**What this task involves**: The word "Rentals" marks the lines you need; copy each of them from the data.

= = = = =

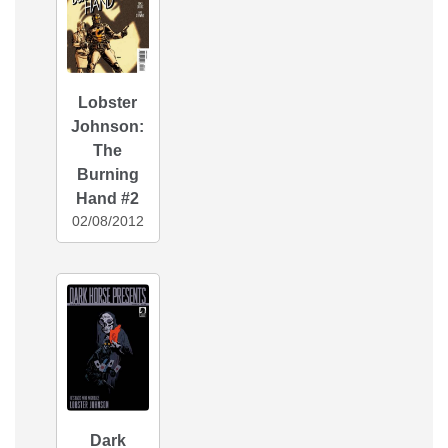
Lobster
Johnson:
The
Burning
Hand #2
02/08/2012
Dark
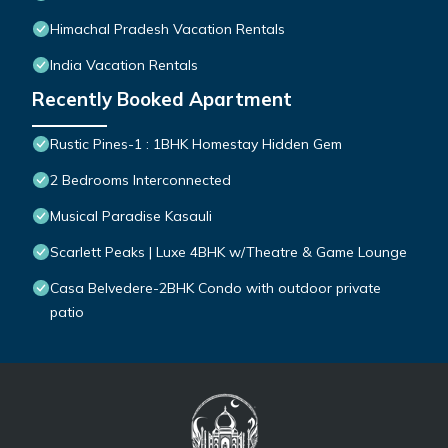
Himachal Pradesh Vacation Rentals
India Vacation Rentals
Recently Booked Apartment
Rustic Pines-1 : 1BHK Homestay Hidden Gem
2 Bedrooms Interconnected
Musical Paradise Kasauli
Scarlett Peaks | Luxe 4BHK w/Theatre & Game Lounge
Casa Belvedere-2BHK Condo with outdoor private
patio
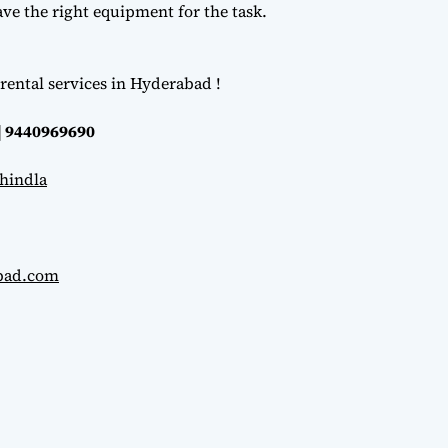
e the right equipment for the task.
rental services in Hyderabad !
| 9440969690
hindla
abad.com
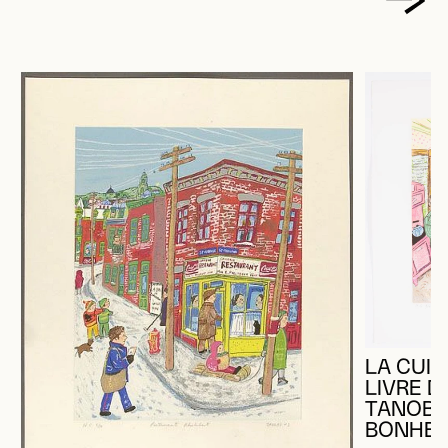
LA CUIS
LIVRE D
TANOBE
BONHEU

= = = = =

**Answer to the exercise**:
Himachal Pradesh Vacation Rentals
India Vacation Rentals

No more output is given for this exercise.